Text
= = = =
The single most simple invention 2: TE-DEE
"The
single most simple invention" actually refers to that lengthy and often
mardy tangent I was involved in over at Chris Goode's blog, the one I
threatened at some point to try and summarize, the one I printed out
yesterday that ran to more than fifty pages of A4, the one where Chris
writes about "trying to reinvent" theatre and I get shirty and counter
with "but it's the single most simple invention known to man" thinking
I'm quoting "Restaurant at the End of the Universe" only it turns out
I'm not, because the passage I was actually thinking of goes like this:
""What about this wheel thingy? It sounds a terribly interesting project."
"Ah," said the marketing girl, "Well, we're having a little difficulty there."
"Difficulty?"
excalimed Ford? "Difficulty? What do you mean, difficulty? It's the
single simplest machine in the entire Universe!"
"Alright, Mr Wiseguy, you're so clever, you tell us what colour it should be."
...
and finally after two weeks of fractious debate over the nature and
definition of fiction, testimony, irony, God and cats, the tangent ends
as I said quite cheerily with me going "this is what comedians do, and
it's certainly not candour" and then Chris going "Stand-up comics, yes,
YES" and then Chris going "the perfect mix of prepared material,
technical facility, responsiveness, interaction, topicality,
entertainment, liveness" and finally "All we have to do then is: replace
the single figure with a group, preferably; lose the microphone; lose
the raised stage; lose the necessity of 'being funny'. But heighten and
intensify the sense of entertainment... I can see why you would want a
drink in your hand."
So sort of like I said, simple. And now
I'm putting the tangent down and I'm walking away from the tangent. I
just thought I'd bung a record of it up here on the blog because it's
all stuff I've been thinking about in relation to the now-upcoming Jonah
show I'll be doing in January... a show which I've often considered
trying to pass off as stand-up, but with longeurs, and hymns. I had a
very odd dream about it last night in fact (or rather this morning)
where my request to move the audience about and have the run of Shunt's
lobby and lift were sniffily rejected on, of all things, ARTISTIC
grounds. And then I thought, oh this'll make an interesting post. And
then I woke up. They were rejected in my dream by a man called Mischa
Twitchin who I've never known be anything other than totally supportive
of anything I've ever done... Except maybe the Primo Levi sketch - Maybe
that's what the dream was actually about now I come to think of it.
= = = =
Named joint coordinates
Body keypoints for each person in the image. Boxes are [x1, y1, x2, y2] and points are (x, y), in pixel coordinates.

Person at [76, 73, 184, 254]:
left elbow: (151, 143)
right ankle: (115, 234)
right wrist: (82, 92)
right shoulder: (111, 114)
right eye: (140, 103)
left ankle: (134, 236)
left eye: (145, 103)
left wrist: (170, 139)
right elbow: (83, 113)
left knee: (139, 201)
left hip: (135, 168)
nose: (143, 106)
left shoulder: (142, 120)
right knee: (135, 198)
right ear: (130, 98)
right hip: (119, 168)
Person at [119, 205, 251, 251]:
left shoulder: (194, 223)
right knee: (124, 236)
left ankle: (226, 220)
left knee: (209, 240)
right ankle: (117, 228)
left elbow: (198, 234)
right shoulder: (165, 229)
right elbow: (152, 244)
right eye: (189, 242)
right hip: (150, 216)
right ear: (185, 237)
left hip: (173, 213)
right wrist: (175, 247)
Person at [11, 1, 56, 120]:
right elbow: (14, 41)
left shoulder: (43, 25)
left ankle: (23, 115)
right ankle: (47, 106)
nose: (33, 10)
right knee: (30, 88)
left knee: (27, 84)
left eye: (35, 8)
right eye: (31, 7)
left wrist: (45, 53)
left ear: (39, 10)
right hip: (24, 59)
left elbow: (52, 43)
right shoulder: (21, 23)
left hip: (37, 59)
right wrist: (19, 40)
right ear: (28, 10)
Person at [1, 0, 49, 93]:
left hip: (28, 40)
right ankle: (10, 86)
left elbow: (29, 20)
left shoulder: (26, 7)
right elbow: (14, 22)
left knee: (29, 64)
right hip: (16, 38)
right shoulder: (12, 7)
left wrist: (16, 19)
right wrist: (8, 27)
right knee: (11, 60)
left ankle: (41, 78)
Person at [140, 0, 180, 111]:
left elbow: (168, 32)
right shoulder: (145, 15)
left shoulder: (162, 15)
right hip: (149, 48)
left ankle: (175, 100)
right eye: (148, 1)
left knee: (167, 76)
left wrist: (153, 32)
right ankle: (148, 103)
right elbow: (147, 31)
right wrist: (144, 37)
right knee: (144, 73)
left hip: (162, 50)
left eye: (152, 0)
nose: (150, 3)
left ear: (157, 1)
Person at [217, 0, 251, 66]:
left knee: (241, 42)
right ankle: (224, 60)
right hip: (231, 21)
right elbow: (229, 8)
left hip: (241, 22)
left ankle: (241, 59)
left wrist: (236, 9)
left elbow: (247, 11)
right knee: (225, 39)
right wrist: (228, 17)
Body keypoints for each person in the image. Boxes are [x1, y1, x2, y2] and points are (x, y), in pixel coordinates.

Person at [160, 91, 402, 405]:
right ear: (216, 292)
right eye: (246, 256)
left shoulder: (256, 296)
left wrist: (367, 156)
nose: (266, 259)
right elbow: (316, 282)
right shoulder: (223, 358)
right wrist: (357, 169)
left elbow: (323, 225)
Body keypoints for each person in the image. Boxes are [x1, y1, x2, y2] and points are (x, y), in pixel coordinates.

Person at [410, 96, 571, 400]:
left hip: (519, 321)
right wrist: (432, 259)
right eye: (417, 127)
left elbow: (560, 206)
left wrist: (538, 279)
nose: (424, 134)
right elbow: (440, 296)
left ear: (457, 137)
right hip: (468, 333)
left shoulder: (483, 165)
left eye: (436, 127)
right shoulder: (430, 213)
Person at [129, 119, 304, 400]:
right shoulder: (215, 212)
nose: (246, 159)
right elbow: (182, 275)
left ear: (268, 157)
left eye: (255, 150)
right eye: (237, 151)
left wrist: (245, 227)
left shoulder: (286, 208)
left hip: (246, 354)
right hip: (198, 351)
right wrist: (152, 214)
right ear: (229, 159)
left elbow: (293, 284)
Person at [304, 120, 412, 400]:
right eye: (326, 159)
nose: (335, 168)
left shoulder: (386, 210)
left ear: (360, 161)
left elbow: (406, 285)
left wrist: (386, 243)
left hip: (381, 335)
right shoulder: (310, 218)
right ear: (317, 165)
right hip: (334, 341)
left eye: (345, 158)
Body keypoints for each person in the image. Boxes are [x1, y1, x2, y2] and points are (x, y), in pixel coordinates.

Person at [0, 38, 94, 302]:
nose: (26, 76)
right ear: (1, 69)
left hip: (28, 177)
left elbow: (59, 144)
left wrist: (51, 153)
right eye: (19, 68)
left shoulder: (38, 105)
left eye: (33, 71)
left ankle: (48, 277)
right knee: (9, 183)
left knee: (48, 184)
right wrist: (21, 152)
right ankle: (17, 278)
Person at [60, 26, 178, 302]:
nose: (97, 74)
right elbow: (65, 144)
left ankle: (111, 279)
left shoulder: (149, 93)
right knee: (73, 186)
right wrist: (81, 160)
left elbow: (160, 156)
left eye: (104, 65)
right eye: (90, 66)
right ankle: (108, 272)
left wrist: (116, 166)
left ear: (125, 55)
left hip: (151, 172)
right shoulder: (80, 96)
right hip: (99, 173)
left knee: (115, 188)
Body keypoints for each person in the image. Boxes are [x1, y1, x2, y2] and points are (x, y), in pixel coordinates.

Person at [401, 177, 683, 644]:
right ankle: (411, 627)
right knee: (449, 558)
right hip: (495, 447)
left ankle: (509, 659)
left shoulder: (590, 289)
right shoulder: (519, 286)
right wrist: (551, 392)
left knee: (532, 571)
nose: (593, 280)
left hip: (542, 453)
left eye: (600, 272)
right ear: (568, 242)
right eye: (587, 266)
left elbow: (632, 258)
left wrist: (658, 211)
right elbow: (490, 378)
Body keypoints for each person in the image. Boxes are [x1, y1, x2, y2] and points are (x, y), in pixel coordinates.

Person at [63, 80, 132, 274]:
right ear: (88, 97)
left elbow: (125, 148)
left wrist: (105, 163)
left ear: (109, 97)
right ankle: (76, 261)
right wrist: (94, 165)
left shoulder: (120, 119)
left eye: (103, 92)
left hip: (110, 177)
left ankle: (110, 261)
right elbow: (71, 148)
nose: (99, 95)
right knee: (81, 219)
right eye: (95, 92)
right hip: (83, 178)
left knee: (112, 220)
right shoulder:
= = = =
Print the passage of the blog post starting at "So sort of like" and ending at "rather this morning)". Work from the blog post alone, since the rows play no part here.

So sort of like I said, simple. And now
I'm putting the tangent down and I'm walking away from the tangent. I
just thought I'd bung a record of it up here on the blog because it's
all stuff I've been thinking about in relation to the now-upcoming Jonah
show I'll be doing in January... a show which I've often considered
trying to pass off as stand-up, but with longeurs, and hymns. I had a
very odd dream about it last night in fact (or rather this morning)